We can define a wrapper function for free like below
void myfree(void **p)
{
free(*p);
*p = NULL;
}
int main()
{
int *p = (int *)malloc(sizeof(int) * 10);
myfree(&p);
}
Or we can define macro function also
#define MYFREE(x) \
free(x); \
x = NULL;
It's undefined. C does not define what it does with the contents of the pointer, although most implementations do nothing.
Take a look at this page.
It clearly says:
Notice that this function leaves the value of ptr unchanged, hence it
still points to the same (now invalid) location, and not to the null
pointer.
Note that it is up to you to make sure that pointer is not dereferenced after being freed.
int main(void) {
int* p = (int*) malloc(sizeof(int));
int* q = (int*) malloc(sizeof(int));
*p = 10;
*q = 20;
p = q;
printf(“%d %d”, *p, *q);
free(p);
free(q);
}
Why does the above code contain use-after-free error? There's no more expression after free(p) and free(q). Obviously we are not using them anymore!
You have two problems here.
First, you are deleting the same heap variable twice:
free(p);
free(q);
Second, you have a memory-leak, because the variable created by p is no longer accessible.
Notice that onebyone's comment is really important. If you change the line:
p = q;
into:
*p = *q;
There would be no problems at all in your code :) Hello Pointers!
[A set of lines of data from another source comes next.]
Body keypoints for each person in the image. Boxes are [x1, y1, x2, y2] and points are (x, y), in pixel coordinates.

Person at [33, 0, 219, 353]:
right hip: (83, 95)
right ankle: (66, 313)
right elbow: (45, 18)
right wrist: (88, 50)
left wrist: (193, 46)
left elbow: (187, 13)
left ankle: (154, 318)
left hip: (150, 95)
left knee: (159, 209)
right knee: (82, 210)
You set p to q, so you are free()ing it twice.
Since q and p point to the same memory at the point you are freeing them, you're effectively freeing the memory twice.
Because here:
p = q;
...you're throwing away the old value of p. You now have two copies of the pointer that was returned by the second malloc, and none of the pointer that was returned by the first malloc.
So then here:
free(p);
free(q);
...the same pointer value gets passed to free twice: use-after-free error. The other pointer value never gets passed to free at all: memory leak.
It's a fundamental memory manipulation error!
Never do so!
You allocate memory at pointer p and after that you just rewrite pointer at p=q.
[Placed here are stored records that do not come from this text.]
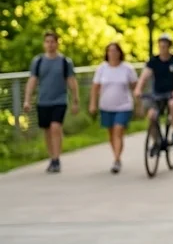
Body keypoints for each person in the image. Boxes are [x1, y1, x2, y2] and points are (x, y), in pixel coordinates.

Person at [22, 31, 80, 173]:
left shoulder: (65, 62)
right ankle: (52, 157)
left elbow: (71, 81)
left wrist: (75, 100)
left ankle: (57, 159)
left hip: (59, 100)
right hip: (43, 101)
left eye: (52, 42)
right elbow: (32, 80)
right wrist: (27, 100)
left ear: (57, 43)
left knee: (55, 127)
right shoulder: (38, 61)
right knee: (47, 130)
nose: (50, 45)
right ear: (44, 44)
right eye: (47, 42)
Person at [89, 42, 138, 174]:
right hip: (106, 105)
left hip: (124, 105)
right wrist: (93, 103)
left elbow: (135, 87)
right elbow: (95, 87)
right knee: (111, 133)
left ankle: (116, 160)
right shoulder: (102, 69)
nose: (113, 53)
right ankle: (117, 155)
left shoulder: (127, 69)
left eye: (115, 51)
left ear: (120, 53)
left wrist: (138, 102)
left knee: (118, 130)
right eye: (110, 51)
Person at [133, 34, 173, 148]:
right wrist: (138, 89)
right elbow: (144, 76)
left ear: (169, 47)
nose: (163, 49)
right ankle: (156, 140)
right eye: (161, 46)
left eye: (165, 46)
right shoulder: (154, 61)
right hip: (157, 94)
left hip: (171, 94)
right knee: (151, 116)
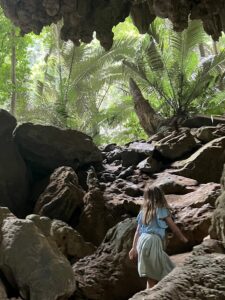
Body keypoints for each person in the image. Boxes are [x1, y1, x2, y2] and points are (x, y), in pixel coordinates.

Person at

Previous value of pointer you lost, p is a lost pointer!
You can never free the memory allocated above for pointer p! It's a lost memory block for p.
It's memory leak... Try to free it at line free(p) in real free memory allocated for pointer q, but not for p!.
Next line free(q) is another try to free the same memory that was freed in previous line. That will be unpredictable behavior depending on the system it may be nothing special, and may be an error at program finish.
You must replace line free(p) before line p=q.
And always before rewrite pointer with previously allocated memory free them! Consider it a strict rule!